Bottomline outpaces topline: Pfizer’s bottomline grew by a relatively decent 10% YoY during the third quarter, largely due to the rise in other income and lower depreciation charges. For the nine-month period, however, the bottomline galloped by 256% YoY. This was attributed to the extraordinary income that the company received on the sale of its property at Chandigarh in 2QCY07. As a result, tax expenses also increased during the nine month period and included the tax on capital gains to the tune of Rs 460 m.
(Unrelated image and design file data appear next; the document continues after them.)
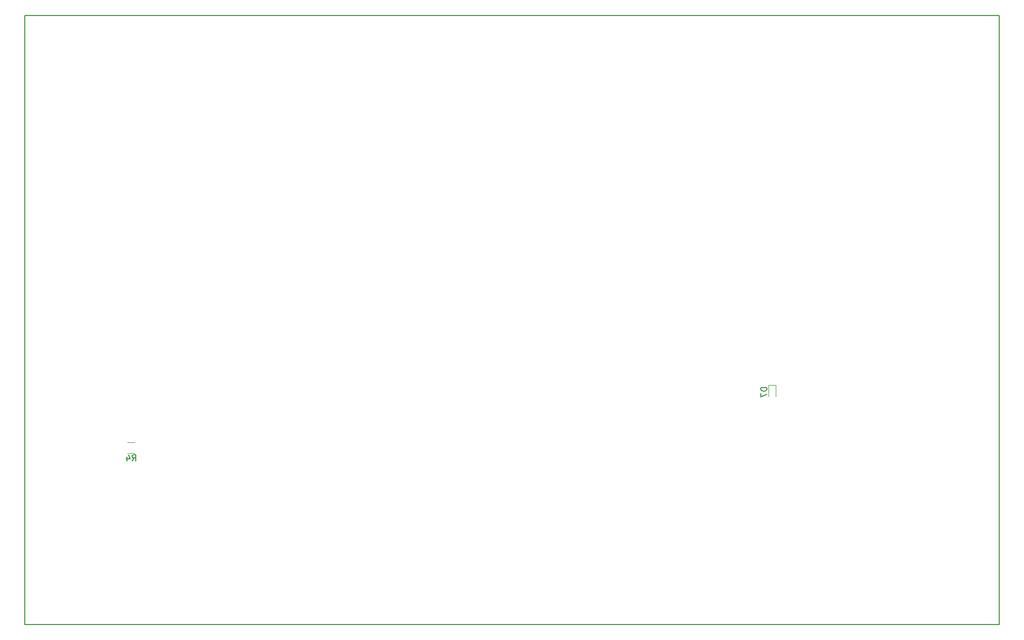
<source format=gbr>
%TF.GenerationSoftware,KiCad,Pcbnew,(5.1.2)-2*%
%TF.CreationDate,2019-08-07T11:35:21+02:00*%
%TF.ProjectId,PowerSupply-6SN7,506f7765-7253-4757-9070-6c792d36534e,rev?*%
%TF.SameCoordinates,Original*%
%TF.FileFunction,Legend,Bot*%
%TF.FilePolarity,Positive*%
%FSLAX46Y46*%
G04 Gerber Fmt 4.6, Leading zero omitted, Abs format (unit mm)*
G04 Created by KiCad (PCBNEW (5.1.2)-2) date 2019-08-07 11:35:21*
%MOMM*%
%LPD*%
G04 APERTURE LIST*
%ADD10C,0.150000*%
%ADD11C,0.120000*%
G04 APERTURE END LIST*
D10*
X55075000Y-144925000D02*
X214925000Y-144925000D01*
X55075000Y-45075000D02*
X55075000Y-144925000D01*
X214925000Y-45075000D02*
X55075000Y-45075000D01*
X214925000Y-144925000D02*
X214925000Y-45075000D01*
D11*
X73126000Y-115094000D02*
X71926000Y-115094000D01*
X71926000Y-116854000D02*
X73126000Y-116854000D01*
X177035000Y-105680000D02*
X178235000Y-105680000D01*
X177035000Y-107530000D02*
X177035000Y-105680000D01*
X178235000Y-107530000D02*
X178235000Y-105680000D01*
D10*
X72692666Y-118126380D02*
X73026000Y-117650190D01*
X73264095Y-118126380D02*
X73264095Y-117126380D01*
X72883142Y-117126380D01*
X72787904Y-117174000D01*
X72740285Y-117221619D01*
X72692666Y-117316857D01*
X72692666Y-117459714D01*
X72740285Y-117554952D01*
X72787904Y-117602571D01*
X72883142Y-117650190D01*
X73264095Y-117650190D01*
X71835523Y-117459714D02*
X71835523Y-118126380D01*
X72073619Y-117078761D02*
X72311714Y-117793047D01*
X71692666Y-117793047D01*
X176787380Y-106091904D02*
X175787380Y-106091904D01*
X175787380Y-106330000D01*
X175835000Y-106472857D01*
X175930238Y-106568095D01*
X176025476Y-106615714D01*
X176215952Y-106663333D01*
X176358809Y-106663333D01*
X176549285Y-106615714D01*
X176644523Y-106568095D01*
X176739761Y-106472857D01*
X176787380Y-106330000D01*
X176787380Y-106091904D01*
X175787380Y-106996666D02*
X175787380Y-107663333D01*
X176787380Y-107234761D01*
M02*

</source>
Excluding the impact of the extraordinary item, the bottomline for 3QCY07 and 9mCY07 has grown by 19% YoY and 10% YoY respectively.

Quarterly trend
  2QCY06 3QCY06 4QCY06 1QCY07 2QCY07 3QCY07
Net sales growth (YoY change) 23.8% 9.7% 1.8% 6.2% -1.4% 0.8%
Operating profit margin (%) 22.0% 22.8% 15.3% 24.1% 21.4% 23.3%
Net profit growth (YoY change) 132.0% 28.6% -2.1% 14.1% 618.2% 256.2%

What to expect?
At the current price of Rs 667, the stock is trading at a multiple of 14.1 times our estimated CY09 earnings. Despite near term pressures, we expect Pfizer’s operating margins to improve going forward on the back of a healthy topline performance backed by existing and new products and continued efficiency at the operating level. The company has already launched three blockbuster drugs from its parent’s product portfolio in the Indian markets and has unveiled plans of launching around three more products going forward as well. As mentioned earlier, the parent company Pfizer Inc. had announced the global divesture of the Consumer Healthcare Business in June 2006 to Johnson & Johnson. Consequently, the global closure was fixed on December 20, 2006 except for few markets like India, where the process has been delayed. The Board of Directors of Pfizer Ltd. in India is still evaluating the impact of the same on the Indian operations and an outcome on the same is expected in CY07 itself. Having said that, we have factored in the impact of the sale of this business in our estimates for the year. We maintain our positive view on the stock.